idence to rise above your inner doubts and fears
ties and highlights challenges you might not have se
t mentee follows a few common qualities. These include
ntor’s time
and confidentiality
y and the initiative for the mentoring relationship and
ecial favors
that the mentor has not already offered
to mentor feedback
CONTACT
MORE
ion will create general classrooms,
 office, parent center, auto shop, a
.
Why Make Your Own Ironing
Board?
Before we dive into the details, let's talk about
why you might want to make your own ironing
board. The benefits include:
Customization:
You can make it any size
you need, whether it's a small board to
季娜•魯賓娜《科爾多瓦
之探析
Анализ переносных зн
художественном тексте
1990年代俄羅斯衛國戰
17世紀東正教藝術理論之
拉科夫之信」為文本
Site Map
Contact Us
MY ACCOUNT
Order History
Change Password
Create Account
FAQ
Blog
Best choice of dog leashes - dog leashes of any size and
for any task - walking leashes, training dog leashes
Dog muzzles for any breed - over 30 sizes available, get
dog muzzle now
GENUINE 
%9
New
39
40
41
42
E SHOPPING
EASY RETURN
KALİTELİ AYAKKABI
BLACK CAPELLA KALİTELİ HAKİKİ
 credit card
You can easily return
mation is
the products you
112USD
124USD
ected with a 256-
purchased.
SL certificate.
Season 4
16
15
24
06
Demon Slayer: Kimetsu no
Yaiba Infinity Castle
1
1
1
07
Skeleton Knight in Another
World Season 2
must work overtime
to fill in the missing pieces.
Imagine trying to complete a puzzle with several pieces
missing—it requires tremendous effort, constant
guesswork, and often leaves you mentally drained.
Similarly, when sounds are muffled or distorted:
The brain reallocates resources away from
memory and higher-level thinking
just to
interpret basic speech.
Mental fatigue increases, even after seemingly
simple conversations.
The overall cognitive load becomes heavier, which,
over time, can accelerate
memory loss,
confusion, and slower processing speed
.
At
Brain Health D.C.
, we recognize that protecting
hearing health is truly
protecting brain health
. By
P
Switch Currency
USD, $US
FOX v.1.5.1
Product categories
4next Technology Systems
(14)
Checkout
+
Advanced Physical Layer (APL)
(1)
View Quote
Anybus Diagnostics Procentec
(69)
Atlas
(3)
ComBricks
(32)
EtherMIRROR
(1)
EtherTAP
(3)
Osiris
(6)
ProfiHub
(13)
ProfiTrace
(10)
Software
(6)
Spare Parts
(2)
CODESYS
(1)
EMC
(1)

Work order: The answer must consist solely of the number of lines in the entries that contain the word "leashes".

Solution to this problem: 2